QUESTION OF THE DAY
SHOULD THE POSITION OF MINISTER BE LINKED TO HEAD OF THE CIVIL SERVICE?
The Public service is supposed to be independent and impartial and should function with effectiveness and efficiency regardless of which person is sitting on the Presidential seat. Hence a civil service post which is pensionable at 60 should not be equated with a Cabinet post whose occupant could be removed by the President. In fact, the Public Service is put under a different Chapter in the Constitution and Section 166 Subsection (4) of the Constitution cleared all doubt by asserting that “in this Constitution, an office in the public service does not include a) the offices of President, Vice President, Speaker, Deputy Speaker of the National Assembly, Minister or Member of the National Assembly.”
Hence, it is unconstitutional for a person to be Minister and Civil servant at the same time. The President used to ignore this fact and appoint the Head of the Public service as Minister.
A person holding an office in the public service on a permanent basis is the one who should be appointed Head of the Civil Service and not a Minister.
This is clearly stipulated under Section 168 Subsection (1). It reads: “The President, acting in accordance with the advice of the Public Service Commission, shall appoint a person holding an office in the public service on permanent terms to be the Head of the Civil Service. The Head of the Civil Service shall be the competent authority for the Civil Service.”

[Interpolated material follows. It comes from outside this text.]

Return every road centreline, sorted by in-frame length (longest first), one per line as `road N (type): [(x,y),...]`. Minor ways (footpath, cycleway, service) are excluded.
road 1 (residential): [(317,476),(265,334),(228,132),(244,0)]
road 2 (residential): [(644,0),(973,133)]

A president who puts constitution aside to make decisions is bound to inject inconsistency and unpredictability in matters of administering the country. A clear example is the recent appointment of Mr Sulayman Samba as Head of the Civil Service and Minister for Presidential affairs only to remove the Ministerial portfolio and assign it to Mrs Yam Bamba Njie Keita. Has the president done this to show respect for the Constitution or just to satisfy his whims and caprices? Only time could tell.